TASKS FOR THIS EXERCISE:
• a. According to the court judgment, on what date did the applicant file its application for registration of an EU trade mark?
• b. From the court judgment, repeat the passage that begins at the words "having regard to the fact" and stops after "2009 L 78, p. 1).".

PAGE EXTRACT:
JUDGMENT OF THE GENERAL COURT (Eighth Chamber)

28 April 2016 (*)

(EU trade mark — Application for EU figurative mark Liiga — Absolute grounds for refusal — Descriptive character — Lack of distinctive character — Article 7(1)(b) and (c) and Article 7(2) of Regulation (EC) No 207/2009)

In Case T‑54/15,

Jääkiekon SM-liiga Oy, established in Helsinki (Finland), represented by L. Laaksonen, lawyer,

applicant,

v

European Union Intellectual Property Office (EUIPO), represented by A. Schifko and E. Śliwińska, acting as Agents,

defendant,

ACTION brought against the decision of the Second Board of Appeal of EUIPO of 1 December 2014 (Case R 576/2014-2) concerning an application for registration of the figurative sign Liiga as an EU trade mark,

THE GENERAL COURT (Eighth Chamber),

composed of D. Gratsias (Rapporteur), President, M. Kancheva and C. Wetter, Judges,

Registrar: E. Coulon,

having regard to the application lodged at the Court Registry on 2 February 2015,

having regard to the response lodged at the Court Registry on 20 May 2015,

having regard to the fact that no application for a hearing was submitted by the parties within the period of one month from notification of closure of the written procedure, and having therefore decided, acting upon a report of the Judge-Rapporteur, to rule on the action without an oral procedure pursuant to Article 135a of the Rules of Procedure of the General Court of 2 May 1991,

gives the following

Judgment

 Background to the dispute

1        On 9 August 2013, the applicant, Jääkiekon SM-liiga Oy, filed an application for registration of an EU trade mark with the European Union Intellectual Property Office (EUIPO) pursuant to Council Regulation (EC) No 207/2009 of 26 February 2009 on the European Union trade mark (OJ 2009 L 78, p. 1).

Data excerpts:
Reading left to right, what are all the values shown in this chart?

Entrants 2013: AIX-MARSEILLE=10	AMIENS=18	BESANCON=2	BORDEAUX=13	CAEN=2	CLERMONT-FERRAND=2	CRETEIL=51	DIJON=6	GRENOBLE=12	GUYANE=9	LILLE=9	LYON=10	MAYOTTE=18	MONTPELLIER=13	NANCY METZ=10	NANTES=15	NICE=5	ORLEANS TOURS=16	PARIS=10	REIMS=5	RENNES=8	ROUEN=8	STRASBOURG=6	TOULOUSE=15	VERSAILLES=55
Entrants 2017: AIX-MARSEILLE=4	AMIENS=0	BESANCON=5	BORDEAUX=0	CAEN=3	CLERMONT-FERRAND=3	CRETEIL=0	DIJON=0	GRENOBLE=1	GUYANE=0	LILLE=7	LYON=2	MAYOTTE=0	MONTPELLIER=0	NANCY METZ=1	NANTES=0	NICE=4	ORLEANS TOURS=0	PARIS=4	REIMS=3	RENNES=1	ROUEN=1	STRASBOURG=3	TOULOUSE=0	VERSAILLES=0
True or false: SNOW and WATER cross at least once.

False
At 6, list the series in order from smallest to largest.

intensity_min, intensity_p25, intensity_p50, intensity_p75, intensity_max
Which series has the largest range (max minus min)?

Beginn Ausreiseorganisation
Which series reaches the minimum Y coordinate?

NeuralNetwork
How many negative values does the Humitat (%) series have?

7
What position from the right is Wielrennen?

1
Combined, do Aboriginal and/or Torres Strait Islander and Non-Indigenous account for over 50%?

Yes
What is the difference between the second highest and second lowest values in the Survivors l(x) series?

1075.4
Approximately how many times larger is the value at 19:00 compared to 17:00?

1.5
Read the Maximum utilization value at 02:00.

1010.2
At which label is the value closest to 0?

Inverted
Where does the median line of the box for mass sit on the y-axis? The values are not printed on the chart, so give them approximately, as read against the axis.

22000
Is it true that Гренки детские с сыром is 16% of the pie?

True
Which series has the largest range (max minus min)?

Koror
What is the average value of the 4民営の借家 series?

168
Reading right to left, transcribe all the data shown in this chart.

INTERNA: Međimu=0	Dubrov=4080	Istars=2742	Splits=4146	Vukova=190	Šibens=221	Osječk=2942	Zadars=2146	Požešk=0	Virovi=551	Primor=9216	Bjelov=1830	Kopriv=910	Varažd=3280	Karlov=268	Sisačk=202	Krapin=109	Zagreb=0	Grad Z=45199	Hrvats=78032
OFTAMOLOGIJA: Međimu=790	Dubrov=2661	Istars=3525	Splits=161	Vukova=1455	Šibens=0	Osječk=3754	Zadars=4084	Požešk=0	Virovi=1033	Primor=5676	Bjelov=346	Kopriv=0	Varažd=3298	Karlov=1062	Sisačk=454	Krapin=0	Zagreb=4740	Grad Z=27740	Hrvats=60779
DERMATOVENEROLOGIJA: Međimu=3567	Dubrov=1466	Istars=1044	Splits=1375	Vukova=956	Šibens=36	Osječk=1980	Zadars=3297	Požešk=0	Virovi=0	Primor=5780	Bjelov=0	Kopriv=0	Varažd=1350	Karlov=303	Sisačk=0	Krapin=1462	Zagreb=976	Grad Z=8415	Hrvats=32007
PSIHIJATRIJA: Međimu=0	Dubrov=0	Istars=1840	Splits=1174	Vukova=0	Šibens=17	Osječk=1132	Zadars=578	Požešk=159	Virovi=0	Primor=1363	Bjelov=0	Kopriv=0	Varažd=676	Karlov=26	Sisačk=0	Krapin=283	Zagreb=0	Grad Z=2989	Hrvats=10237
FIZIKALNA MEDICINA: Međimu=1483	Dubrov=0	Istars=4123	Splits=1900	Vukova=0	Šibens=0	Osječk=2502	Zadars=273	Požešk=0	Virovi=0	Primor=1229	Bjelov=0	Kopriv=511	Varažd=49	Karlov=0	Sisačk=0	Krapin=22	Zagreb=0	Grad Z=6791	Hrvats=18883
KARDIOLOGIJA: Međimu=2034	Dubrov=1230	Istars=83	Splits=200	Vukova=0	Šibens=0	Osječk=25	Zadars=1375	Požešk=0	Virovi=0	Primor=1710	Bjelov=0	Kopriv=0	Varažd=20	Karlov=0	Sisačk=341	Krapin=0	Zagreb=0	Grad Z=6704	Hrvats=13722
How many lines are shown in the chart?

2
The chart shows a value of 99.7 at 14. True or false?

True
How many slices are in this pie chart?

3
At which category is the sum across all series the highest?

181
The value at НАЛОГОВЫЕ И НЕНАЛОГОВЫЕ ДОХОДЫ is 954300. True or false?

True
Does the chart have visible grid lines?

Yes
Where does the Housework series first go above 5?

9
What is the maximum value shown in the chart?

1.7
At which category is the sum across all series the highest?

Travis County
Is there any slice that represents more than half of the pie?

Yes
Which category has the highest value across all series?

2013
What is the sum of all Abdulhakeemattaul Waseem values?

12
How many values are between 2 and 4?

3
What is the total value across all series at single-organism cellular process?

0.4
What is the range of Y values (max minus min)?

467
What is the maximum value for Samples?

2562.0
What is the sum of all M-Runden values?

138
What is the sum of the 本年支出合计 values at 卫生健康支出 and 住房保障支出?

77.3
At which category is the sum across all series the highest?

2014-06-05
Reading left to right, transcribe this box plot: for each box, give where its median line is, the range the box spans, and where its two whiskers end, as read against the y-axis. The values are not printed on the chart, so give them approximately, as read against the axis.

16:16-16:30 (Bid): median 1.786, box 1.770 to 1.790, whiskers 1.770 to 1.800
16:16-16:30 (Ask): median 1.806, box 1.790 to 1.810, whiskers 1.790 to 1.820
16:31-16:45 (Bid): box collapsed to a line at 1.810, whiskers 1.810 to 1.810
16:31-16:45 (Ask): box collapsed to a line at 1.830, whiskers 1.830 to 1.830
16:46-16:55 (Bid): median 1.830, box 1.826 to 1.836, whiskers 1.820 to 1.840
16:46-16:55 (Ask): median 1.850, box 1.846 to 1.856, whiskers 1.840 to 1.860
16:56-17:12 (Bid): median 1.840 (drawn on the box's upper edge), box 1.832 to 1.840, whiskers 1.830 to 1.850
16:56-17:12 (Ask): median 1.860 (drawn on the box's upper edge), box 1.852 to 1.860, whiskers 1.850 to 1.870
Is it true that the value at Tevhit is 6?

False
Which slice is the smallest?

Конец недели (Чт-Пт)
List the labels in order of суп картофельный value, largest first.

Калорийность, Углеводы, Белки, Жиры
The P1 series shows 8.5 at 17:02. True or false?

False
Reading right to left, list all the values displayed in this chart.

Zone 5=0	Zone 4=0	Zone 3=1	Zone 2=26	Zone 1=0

RESPONSE LIST:
• a. 9 August 2013

• b.
having regard to the fact that no application for a hearing was submitted by the parties within the period of one month from notification of closure of the written procedure, and having therefore decided, acting upon a report of the Judge-Rapporteur, to rule on the action without an oral procedure pursuant to Article 135a of the Rules of Procedure of the General Court of 2 May 1991,

gives the following

Judgment

 Background to the dispute

1        On 9 August 2013, the applicant, Jääkiekon SM-liiga Oy, filed an application for registration of an EU trade mark with the European Union Intellectual Property Office (EUIPO) pursuant to Council Regulation (EC) No 207/2009 of 26 February 2009 on the European Union trade mark (OJ 2009 L 78, p. 1).